# looking for a **** hound



## reva20 (Jul 24, 2008)

anyone with any information or hounds please let me know i am looking for something for this fall but any info or pups would be helpful


----------



## houndsman (Jan 30, 2006)

Shoot me an e-mail at [email protected].

I don't have any hounds that I'm interested in parting with, but I have a friend that has two pups he wants to give away. This is the second breeding, and I have a 15mo old from the last litter that made 3 lion trees last year. It's a good cross - others were happy with the hounds they purchased also and that is why he repeated the cross. These are plott-hounds. The male I have is long-legged, meduim-cold nose, knuckled-up and speedy, and runs a track nicely for a young hound (showing lots of promise). Dark brindle if you care about color. Very, very, gamey. He saddles the track more than I would like, but will lift his head and drift a track wide and fast once it is heated up and he locates very well for a young hound. I'm very happy with him, and anticipate he is going to replace my aging start dog in a year.

He is giving the hounds away simply because the guy that had him 'hold' them for delivery to Plott Days in a couple weeks called and said he can't buy them now, and he doesn't want to haul them to iowa if he doesn't have a buyer tee-d up. Getting one of these hounds for free is a very nice opportunity.

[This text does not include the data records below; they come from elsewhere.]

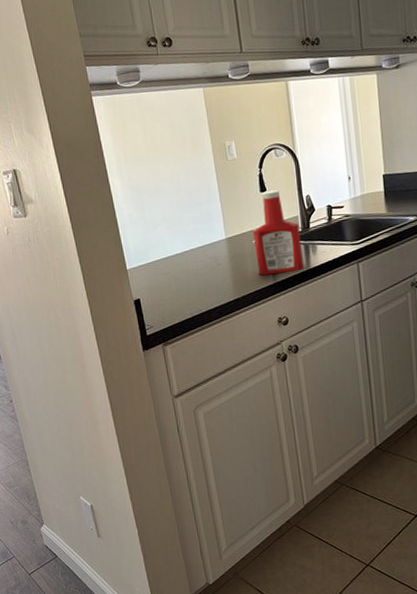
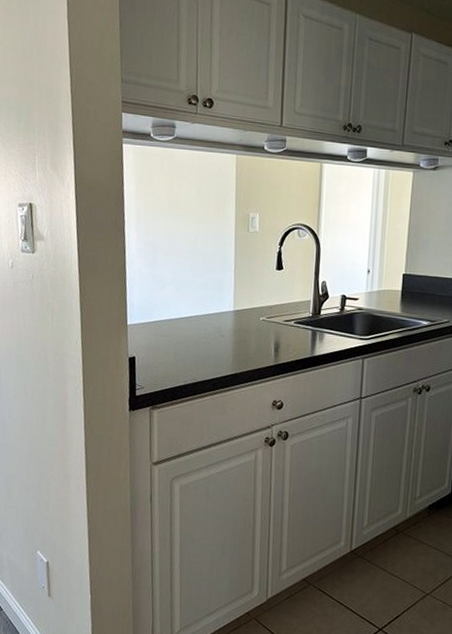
ketchup bottle: present [252,190,304,276] -> none [261,270,311,356]

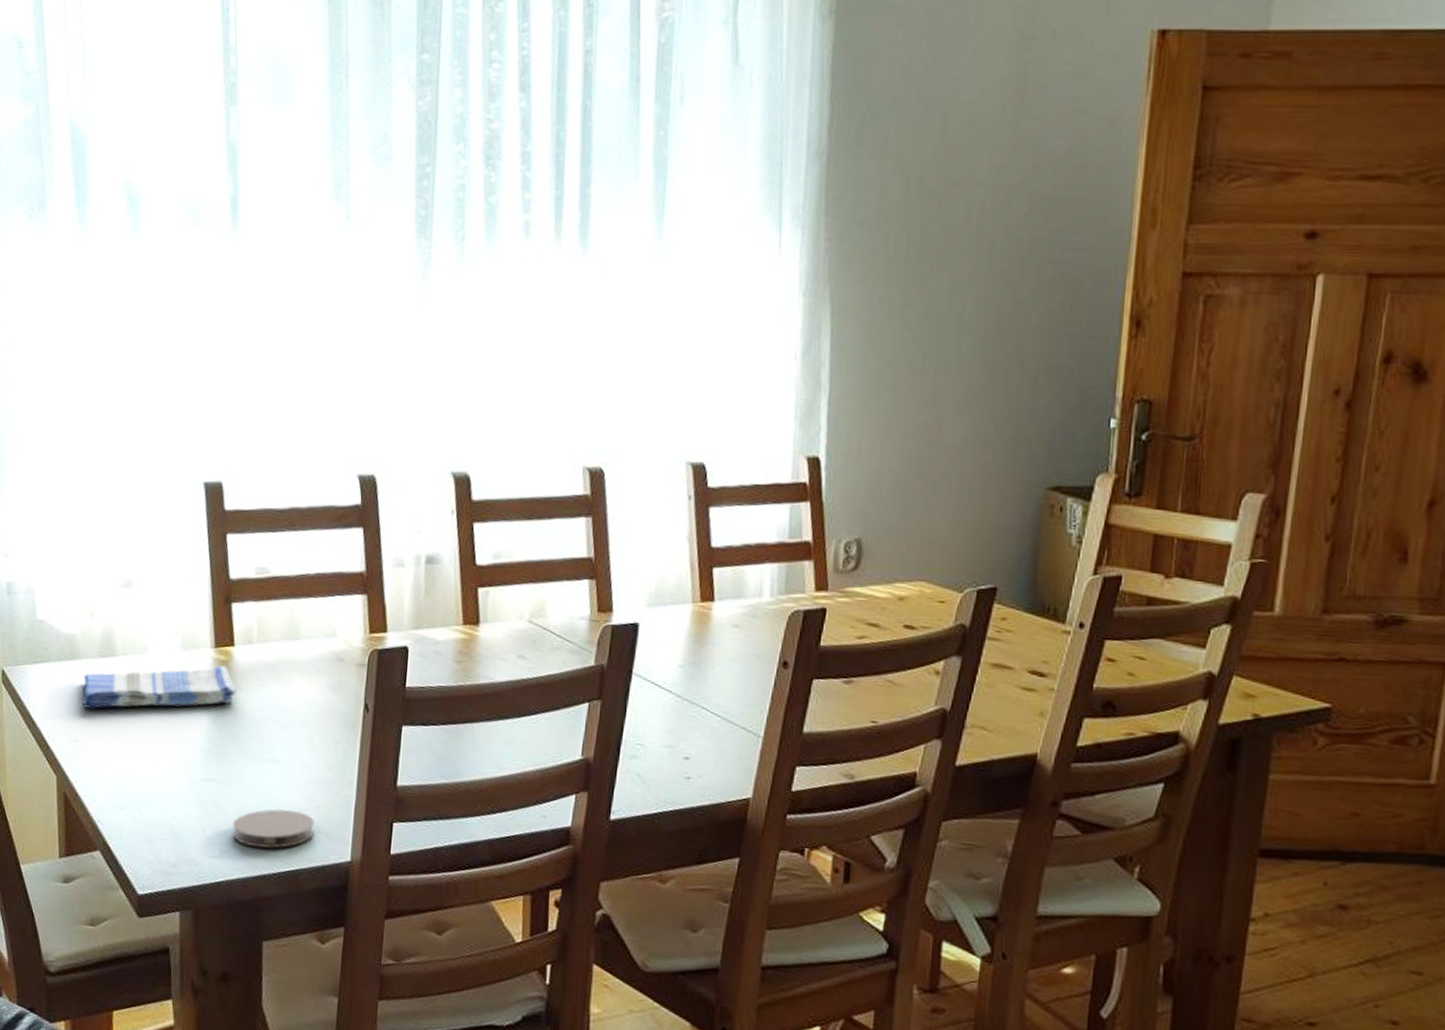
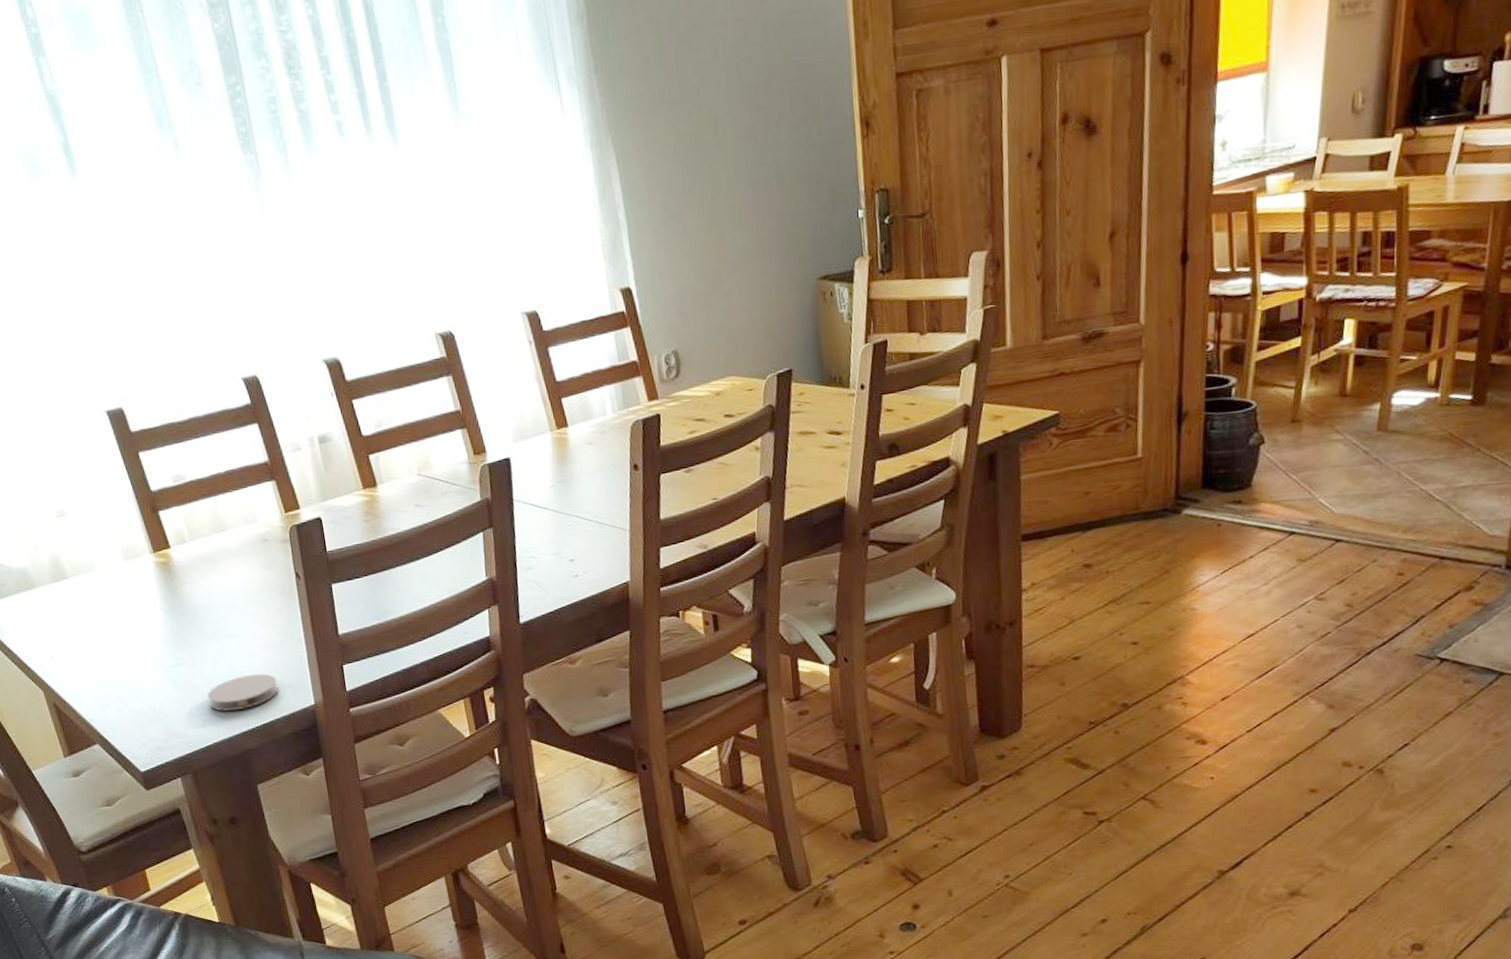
dish towel: present [82,665,237,709] -> none [43,567,183,628]

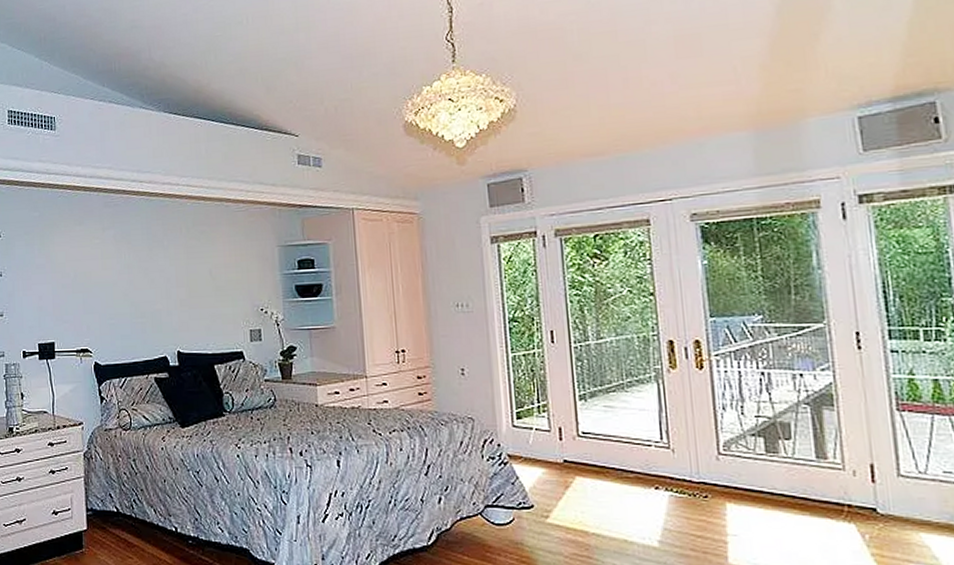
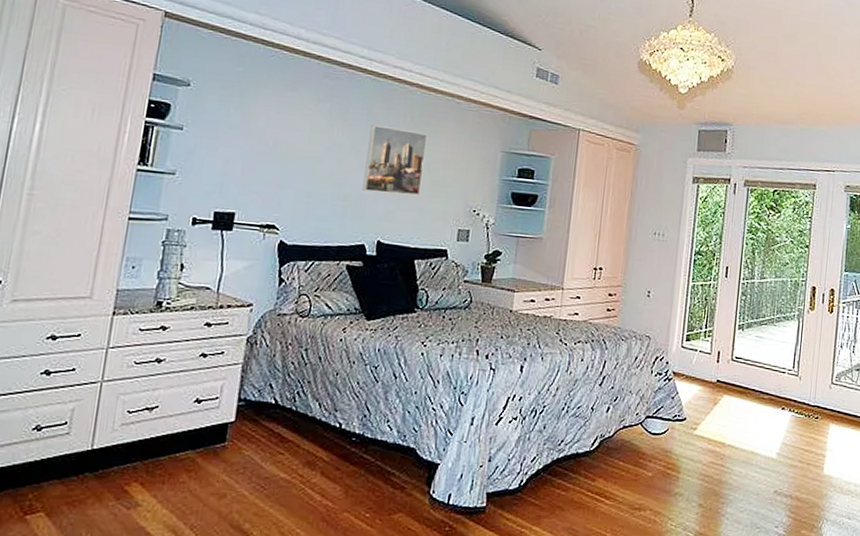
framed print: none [152,241,208,306] -> present [362,125,428,196]

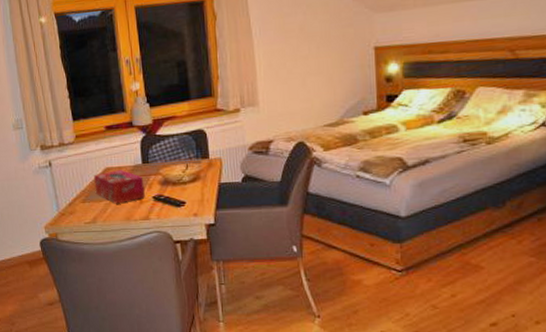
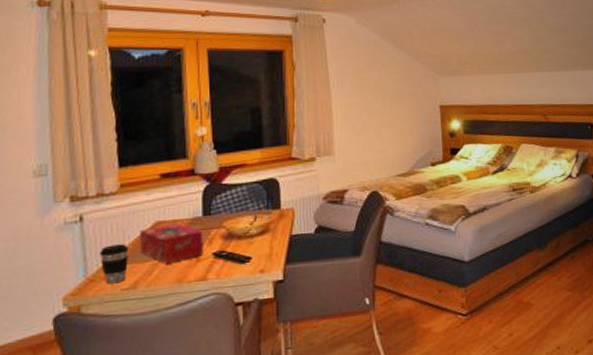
coffee cup: none [66,186,88,218] -> present [99,244,129,284]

Shoot me an e-mail and I'll give you his name/phone-number. Go see him, he'll show you the hounds under a tree. Extremely respectable and honest guy - I've purchased 4 hounds from him over the years and have always been treated more than fair. Very much a stand-up guy. Shoot me an e-mail and I'll give you his name and phone number. Tell him you want to come and see the sire/dam hunt - he'll take you, and you'll have a great time.

Good Hunting


----------



## Redbone and Redtick Crazy (Aug 16, 2008)

I get offers for Hounds all the time on UKC dogs!! go to http://forums.ukcdogs.com


----------



## rolly (Jul 30, 2007)

I got a buddy who has two right now for free also. One is started, the other is good for a yard dog. See the classifieds under free coonhounds.


----------